▶ READING PASSAGE
'''

The refusal to talk during the settlement freeze illustrates the pattern of rejectionism and maximalist demands which the Palestinian leadership constantly pursues in order to duck negotiations and compromise. Last year, Palestinian negotiators were not willing to accept Israeli construction in Jewish neighborhoods in east Jerusalem, despite the fact that they will never be part of a Palestinian state. Last week we learned that the senior Palestinian leadership is not willing to compromise on the right of return for Palestinian refugees. And critically, in 2008 Abbas was not willing to accept the comprehensive and far-reaching deal offered him by former Prime Minister Ehud Olmert .
Because of this continual obstructionism, the polls reveal that Israelis simply don’t believe that a deal is possible with the Palestinians because of the nature of their demands. The maximum that Israelis are ready to give up ostensibly does not reach the minimum the Palestinians are prepared to accept.
Despite all this, the international community continues to enable Palestinian rejectionism, whether it is Argentina, Brazil, and Uruguay who all unilaterally recognized a Palestinian state this month, or the EU which threatened to do likewise. These developments and the ongoing failure to bring the Palestinians back to the negotiating table risk perpetuating the conflict for a generation. A poll conducted in October this year showed that 58 percent of the Palestinian population see a state in the West Bank and Gaza as merely a stepping-stone to a Palestinian state on the entire territory between the Mediterranean and the Jordan River. If the Palestinians are permitted to establish a state unilaterally, it will permanently absolve them of any requirement to accept an end-of-claims agreement and thereby justify for perpetuity further demands for territory and other perceived rights.
It is not impossible to revive Israeli confidence in a peace deal but the international community will have to be a great deal more resolute than it has been up till now. Israel must be convinced that Iran will not be able to set up a guerrilla army in the West Bank, and that should Israel need to defend itself, it will not be pilloried by the world for doing so. And the Palestinian leadership must be dissuaded from the notion that they can establish a state unilaterally, without compromising and without accepting an end-of-claims agreement. If this is achieved then the Israeli public may well come back around to the more whole-hearted support for a political resolution that was witnessed before 2006. If not, the conflict will simply endure.






It’s hard to see the “two-state solution” and “land-for-peace” as anything but an utter delusion, given the overtly malignant intentions of the Palestinian Arabs, even the latest statement by Abbas that the future Palestinian state will allow no Israelis’ presence. Israel has repeatedly made concessions, given up territory, and has gained nothing. Now there is talk of UN recognition of the Palestinian state, that will further weaken the Israeli position. In retrospect, it’s unfortunate Israel did not annex the West Bank and Gaza in 1967, when they annexed Jerusalem, before the dust had settled and positions become frozen. Those areas would now be Israel, and most of the Palestinians would be living in the remainder of Palestine (Jordan), a fait accompli. It’s a better solution that I would hope could still be achieved.
The ‘two state solution’ is not nearly as popular in Israeli Jewish circles as the gullible public is led to believe.

'''

▶ WORK INSTRUCTION A
Name every country that the passage on Israeli-Palestinian peace talks says unilaterally recognized a Palestinian state this month.
▶ WORK INSTRUCTION B
Answer these questions from the passage on Israeli-Palestinian peace talks:
(i) What percentage of the Palestinian population saw a state in the West Bank and Gaza as merely a stepping-stone, according to the October poll?
(ii) Who offered Abbas the deal in 2008?
(iii) In what year did Israel annex Jerusalem?
▶ WORK INSTRUCTION C
Please carry on the passage on Israeli-Palestinian peace talks, picking up after its final sentence.

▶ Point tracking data
'''

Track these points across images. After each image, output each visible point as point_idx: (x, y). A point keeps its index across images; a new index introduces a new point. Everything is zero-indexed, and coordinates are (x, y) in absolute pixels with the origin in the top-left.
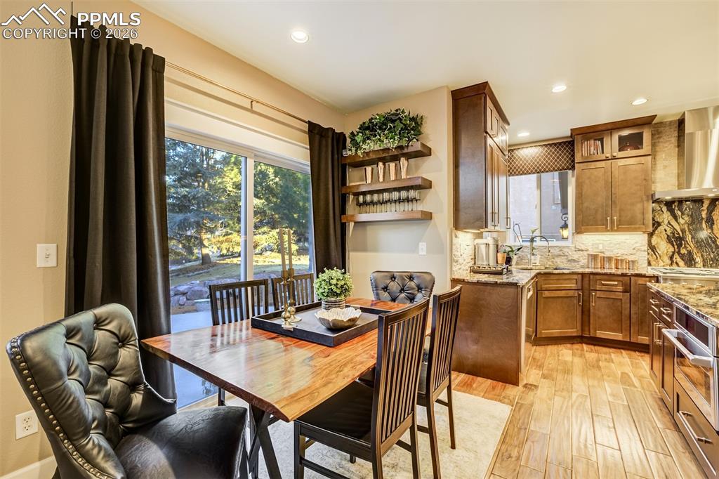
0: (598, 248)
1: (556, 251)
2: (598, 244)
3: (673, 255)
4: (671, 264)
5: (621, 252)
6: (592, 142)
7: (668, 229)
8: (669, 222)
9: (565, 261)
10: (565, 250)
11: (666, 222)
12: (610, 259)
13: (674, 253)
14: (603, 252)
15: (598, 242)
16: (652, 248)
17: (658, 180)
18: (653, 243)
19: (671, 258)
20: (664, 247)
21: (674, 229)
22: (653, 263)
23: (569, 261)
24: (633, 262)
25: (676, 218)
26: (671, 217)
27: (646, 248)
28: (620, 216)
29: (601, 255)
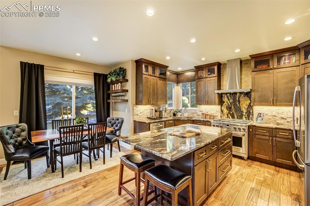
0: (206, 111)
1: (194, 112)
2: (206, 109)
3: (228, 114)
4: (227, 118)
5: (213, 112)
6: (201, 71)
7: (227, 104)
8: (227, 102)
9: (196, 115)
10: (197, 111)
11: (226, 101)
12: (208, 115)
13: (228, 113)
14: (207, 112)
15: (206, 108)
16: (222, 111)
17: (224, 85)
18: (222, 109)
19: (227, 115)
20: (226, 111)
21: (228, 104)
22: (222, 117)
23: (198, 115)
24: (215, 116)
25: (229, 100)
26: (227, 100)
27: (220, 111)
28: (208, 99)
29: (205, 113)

'''

▶ RESPONSE A
Argentina, Brazil, Uruguay

▶ RESPONSE B
(i) 58 percent
(ii) Former Prime Minister Ehud Olmert
(iii) 1967

▶ RESPONSE C
In fact, after the expulsion of over 8,000 Jews from Gush Katif/AKA Gaza-and the ensuing rein of terror after the territory became Judenrein-has convinced otherwise centrist Israelis that giving up OUR land is NOT the answer.
Regardless of the faux polling to the contrary, the average Zionist on the street is no longer interested in appeasing the Arabs.
This is the truth, regardless of how uncomfortable it makes the appeasers.
Remember that there are two points that are non-negotiable with the palestinians: (1) the palestinians will NOT recognize the State of Israel, and (2) the “right of return” for palestinian “refugees” is non-negotiable.
Adina, are you saying that the polls the article sites are false or just inaccurate?
I actually find the views described here to be very much in line with the views of most moderates I know, whether they are left-leaning or right-leaning.
Adina is conflating two separate issues: That of a two state solution, and that of trading away land to create a state. Most people are in favor of a two state solution (in it’s various meanings) and most people are in favor of peace (the goal), but it has been shown that giving away land (even territories like Gaza) is not the answer for dealing with terrorist groups and simply results in more violence without any benefit.
By the way she refers to it, I expect she is most likely in the Settler faction who has a much more extreme take on the matters. On that side, they tend to prefer a two state solution in which the second state is Jordan, with no territorial concessions on Israel’s part (what some would also call a one state solution at this point).
By the way she refers to it, I expect she is most likely in the Settler faction who has a much more extreme take on the matters.
Oh good grief, those dreadful settlers again. A smear against an honest opinion to render it useless?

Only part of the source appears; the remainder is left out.